*** Available records ***

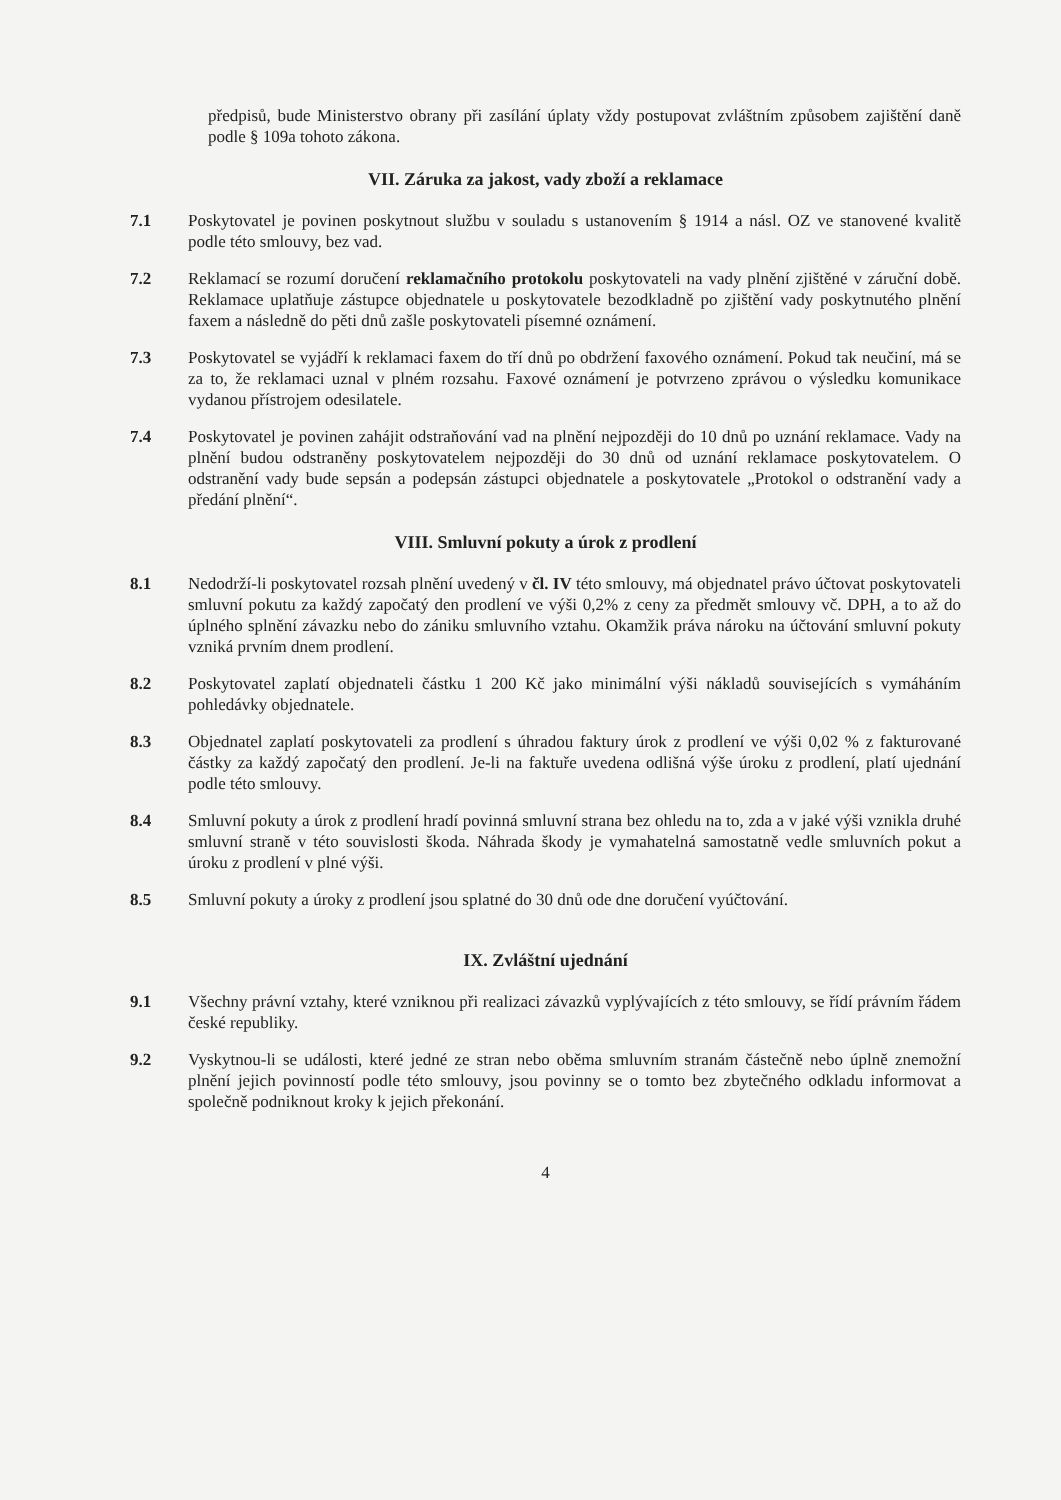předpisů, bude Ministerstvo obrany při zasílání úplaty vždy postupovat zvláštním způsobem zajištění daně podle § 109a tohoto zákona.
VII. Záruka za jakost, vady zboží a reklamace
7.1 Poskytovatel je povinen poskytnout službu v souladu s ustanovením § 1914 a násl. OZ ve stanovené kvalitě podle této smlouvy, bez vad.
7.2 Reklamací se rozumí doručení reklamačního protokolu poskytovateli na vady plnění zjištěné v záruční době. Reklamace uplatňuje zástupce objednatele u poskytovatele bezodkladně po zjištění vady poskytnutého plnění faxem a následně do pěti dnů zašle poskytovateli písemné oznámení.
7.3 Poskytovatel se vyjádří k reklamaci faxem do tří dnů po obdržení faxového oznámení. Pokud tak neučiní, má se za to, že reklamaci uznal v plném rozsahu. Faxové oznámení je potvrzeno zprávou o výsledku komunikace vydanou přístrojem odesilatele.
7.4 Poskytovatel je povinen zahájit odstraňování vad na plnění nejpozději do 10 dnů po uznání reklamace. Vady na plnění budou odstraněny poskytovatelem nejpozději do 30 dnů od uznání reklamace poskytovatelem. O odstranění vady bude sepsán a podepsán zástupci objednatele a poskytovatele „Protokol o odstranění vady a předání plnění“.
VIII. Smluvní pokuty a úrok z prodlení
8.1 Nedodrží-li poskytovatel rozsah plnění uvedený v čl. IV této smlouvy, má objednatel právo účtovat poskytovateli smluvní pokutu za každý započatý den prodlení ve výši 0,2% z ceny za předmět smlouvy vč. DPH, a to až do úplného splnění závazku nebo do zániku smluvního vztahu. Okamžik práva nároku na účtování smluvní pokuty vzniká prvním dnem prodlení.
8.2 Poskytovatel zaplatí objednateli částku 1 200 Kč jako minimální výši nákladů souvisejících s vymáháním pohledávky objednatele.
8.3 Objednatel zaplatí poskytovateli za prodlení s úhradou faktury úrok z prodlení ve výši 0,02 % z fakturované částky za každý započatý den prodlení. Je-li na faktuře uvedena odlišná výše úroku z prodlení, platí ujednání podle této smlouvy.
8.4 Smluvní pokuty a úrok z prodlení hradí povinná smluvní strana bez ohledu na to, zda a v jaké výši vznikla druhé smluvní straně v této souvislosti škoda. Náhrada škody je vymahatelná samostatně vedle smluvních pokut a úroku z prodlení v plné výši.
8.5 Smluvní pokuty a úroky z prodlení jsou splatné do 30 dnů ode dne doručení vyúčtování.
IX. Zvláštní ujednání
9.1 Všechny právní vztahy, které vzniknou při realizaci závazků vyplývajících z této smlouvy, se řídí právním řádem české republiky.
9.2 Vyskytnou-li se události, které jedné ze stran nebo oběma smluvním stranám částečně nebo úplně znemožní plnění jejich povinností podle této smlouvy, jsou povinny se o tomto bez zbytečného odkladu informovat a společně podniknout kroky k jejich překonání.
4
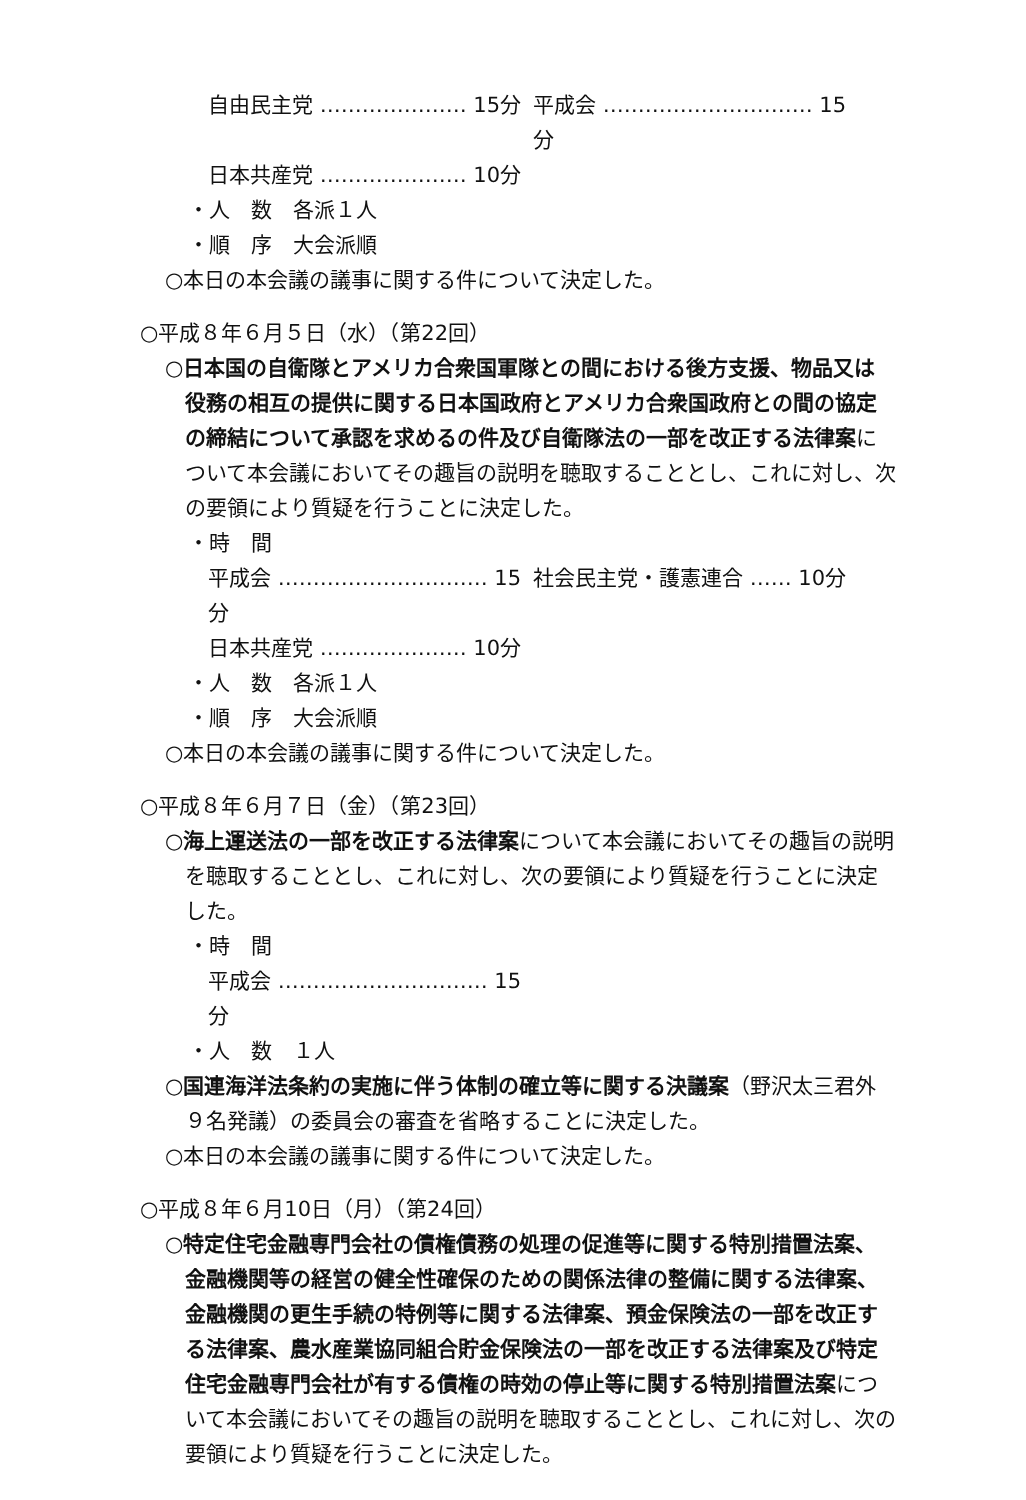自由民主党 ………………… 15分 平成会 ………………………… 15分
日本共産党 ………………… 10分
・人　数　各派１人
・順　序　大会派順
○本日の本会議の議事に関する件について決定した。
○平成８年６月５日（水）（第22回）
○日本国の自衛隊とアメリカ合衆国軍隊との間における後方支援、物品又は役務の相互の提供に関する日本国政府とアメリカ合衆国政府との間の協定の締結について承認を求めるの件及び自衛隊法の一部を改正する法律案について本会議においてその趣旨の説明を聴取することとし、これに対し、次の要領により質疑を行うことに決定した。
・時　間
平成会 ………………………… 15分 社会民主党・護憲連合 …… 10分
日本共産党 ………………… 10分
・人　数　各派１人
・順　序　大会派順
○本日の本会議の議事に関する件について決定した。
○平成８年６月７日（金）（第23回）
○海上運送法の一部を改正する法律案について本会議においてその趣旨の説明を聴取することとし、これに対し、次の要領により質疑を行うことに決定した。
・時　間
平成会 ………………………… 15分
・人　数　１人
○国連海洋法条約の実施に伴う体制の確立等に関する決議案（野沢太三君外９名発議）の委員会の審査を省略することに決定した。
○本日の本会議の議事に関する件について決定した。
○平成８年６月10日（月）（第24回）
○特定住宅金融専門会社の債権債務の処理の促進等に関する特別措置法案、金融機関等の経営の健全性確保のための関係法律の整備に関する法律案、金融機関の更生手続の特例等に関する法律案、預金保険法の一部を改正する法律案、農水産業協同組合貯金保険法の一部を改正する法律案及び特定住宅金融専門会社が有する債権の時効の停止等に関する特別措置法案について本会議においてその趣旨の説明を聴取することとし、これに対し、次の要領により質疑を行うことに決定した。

***

» Task statement:
Each entry above must be duplicated precisely; none of the pictures may be included.

» Result of this exercise:
předpisů, bude Ministerstvo obrany při zasílání úplaty vždy postupovat zvláštním způsobem zajištění daně podle § 109a tohoto zákona.
VII. Záruka za jakost, vady zboží a reklamace
7.1 Poskytovatel je povinen poskytnout službu v souladu s ustanovením § 1914 a násl. OZ ve stanovené kvalitě podle této smlouvy, bez vad.
7.2 Reklamací se rozumí doručení reklamačního protokolu poskytovateli na vady plnění zjištěné v záruční době. Reklamace uplatňuje zástupce objednatele u poskytovatele bezodkladně po zjištění vady poskytnutého plnění faxem a následně do pěti dnů zašle poskytovateli písemné oznámení.
7.3 Poskytovatel se vyjádří k reklamaci faxem do tří dnů po obdržení faxového oznámení. Pokud tak neučiní, má se za to, že reklamaci uznal v plném rozsahu. Faxové oznámení je potvrzeno zprávou o výsledku komunikace vydanou přístrojem odesilatele.
7.4 Poskytovatel je povinen zahájit odstraňování vad na plnění nejpozději do 10 dnů po uznání reklamace. Vady na plnění budou odstraněny poskytovatelem nejpozději do 30 dnů od uznání reklamace poskytovatelem. O odstranění vady bude sepsán a podepsán zástupci objednatele a poskytovatele „Protokol o odstranění vady a předání plnění“.
VIII. Smluvní pokuty a úrok z prodlení
8.1 Nedodrží-li poskytovatel rozsah plnění uvedený v čl. IV této smlouvy, má objednatel právo účtovat poskytovateli smluvní pokutu za každý započatý den prodlení ve výši 0,2% z ceny za předmět smlouvy vč. DPH, a to až do úplného splnění závazku nebo do zániku smluvního vztahu. Okamžik práva nároku na účtování smluvní pokuty vzniká prvním dnem prodlení.
8.2 Poskytovatel zaplatí objednateli částku 1 200 Kč jako minimální výši nákladů souvisejících s vymáháním pohledávky objednatele.
8.3 Objednatel zaplatí poskytovateli za prodlení s úhradou faktury úrok z prodlení ve výši 0,02 % z fakturované částky za každý započatý den prodlení. Je-li na faktuře uvedena odlišná výše úroku z prodlení, platí ujednání podle této smlouvy.
8.4 Smluvní pokuty a úrok z prodlení hradí povinná smluvní strana bez ohledu na to, zda a v jaké výši vznikla druhé smluvní straně v této souvislosti škoda. Náhrada škody je vymahatelná samostatně vedle smluvních pokut a úroku z prodlení v plné výši.
8.5 Smluvní pokuty a úroky z prodlení jsou splatné do 30 dnů ode dne doručení vyúčtování.
IX. Zvláštní ujednání
9.1 Všechny právní vztahy, které vzniknou při realizaci závazků vyplývajících z této smlouvy, se řídí právním řádem české republiky.
9.2 Vyskytnou-li se události, které jedné ze stran nebo oběma smluvním stranám částečně nebo úplně znemožní plnění jejich povinností podle této smlouvy, jsou povinny se o tomto bez zbytečného odkladu informovat a společně podniknout kroky k jejich překonání.
4
自由民主党 ………………… 15分 平成会 ………………………… 15分
日本共産党 ………………… 10分
・人　数　各派１人
・順　序　大会派順
○本日の本会議の議事に関する件について決定した。
○平成８年６月５日（水）（第22回）
○日本国の自衛隊とアメリカ合衆国軍隊との間における後方支援、物品又は役務の相互の提供に関する日本国政府とアメリカ合衆国政府との間の協定の締結について承認を求めるの件及び自衛隊法の一部を改正する法律案について本会議においてその趣旨の説明を聴取することとし、これに対し、次の要領により質疑を行うことに決定した。
・時　間
平成会 ………………………… 15分 社会民主党・護憲連合 …… 10分
日本共産党 ………………… 10分
・人　数　各派１人
・順　序　大会派順
○本日の本会議の議事に関する件について決定した。
○平成８年６月７日（金）（第23回）
○海上運送法の一部を改正する法律案について本会議においてその趣旨の説明を聴取することとし、これに対し、次の要領により質疑を行うことに決定した。
・時　間
平成会 ………………………… 15分
・人　数　１人
○国連海洋法条約の実施に伴う体制の確立等に関する決議案（野沢太三君外９名発議）の委員会の審査を省略することに決定した。
○本日の本会議の議事に関する件について決定した。
○平成８年６月10日（月）（第24回）
○特定住宅金融専門会社の債権債務の処理の促進等に関する特別措置法案、金融機関等の経営の健全性確保のための関係法律の整備に関する法律案、金融機関の更生手続の特例等に関する法律案、預金保険法の一部を改正する法律案、農水産業協同組合貯金保険法の一部を改正する法律案及び特定住宅金融専門会社が有する債権の時効の停止等に関する特別措置法案について本会議においてその趣旨の説明を聴取することとし、これに対し、次の要領により質疑を行うことに決定した。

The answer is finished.